There’s an interesting discussion about Google Summer of Code going on debian-devel@. The question can be summarized as “Should we allow current Debian contributors to be students in GSOC?“?
The GSOC FAQ says:
Google Summer of Code has several goals:
- Get more open source code created and released for the benefit of all;
- Inspire young developers to begin participating in open source development;
- Help open source projects identify and bring in new developers and committers;
- Provide students in Computer Science and related fields the opportunity to do work related to their academic pursuits during the summer (think “flip bits, not burgers”);
- Give students more exposure to real-world software development scenarios (e.g., distributed development, software licensing questions, mailing-list etiquette).

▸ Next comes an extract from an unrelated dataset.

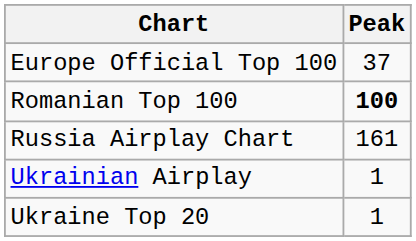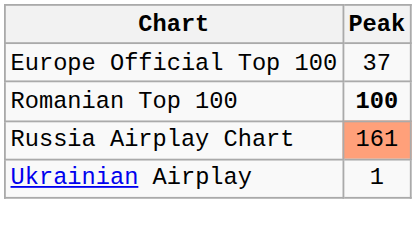Russia Airplay Chart | Peak: no background -> lightsalmon background
- row: Ukraine Top 20 | 1
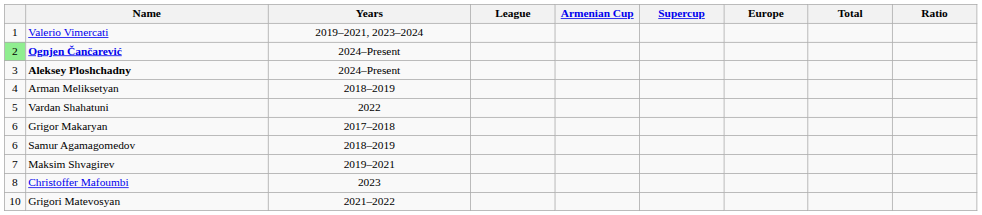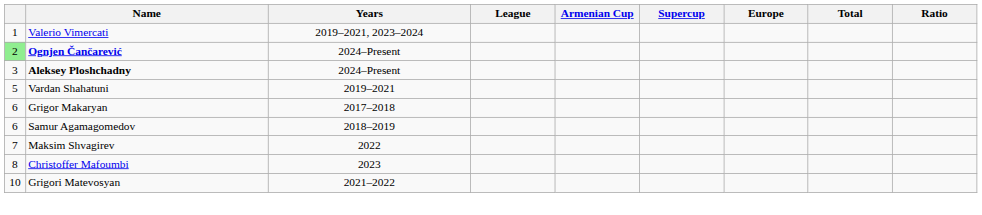- row: 4 | Arman Meliksetyan | 2018–2019
Vardan Shahatuni | Years: 2022 -> 2019–2021
Maksim Shvagirev | Years: 2019–2021 -> 2022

The problem is that those goals are clearly conflicting:
- If you think that “get useful code written” is more important than “get fresh blood in Debian”, it is stupid to choose students that are not existing contributors to Debian. It’s a much better idea to choose people that already know Debian very well, so they will be very efficient.
- If you think that “get fresh blood in Debian” is more important than “get useful code written”, it is stupid to choose students that are already contributing to Debian. You should choose outsiders, of course.
Another problem is that in the past, some students that were also debian contributors had problems organizing themselves: they used some of their GSOC time to work on their usual Debian tasks, leading to results that were a bit disappointing. But it’s possible that this is mainly a management problem (however, mentoring people takes a lot of time, and only students are paid, not their mentors).
How do you deal with that in your project?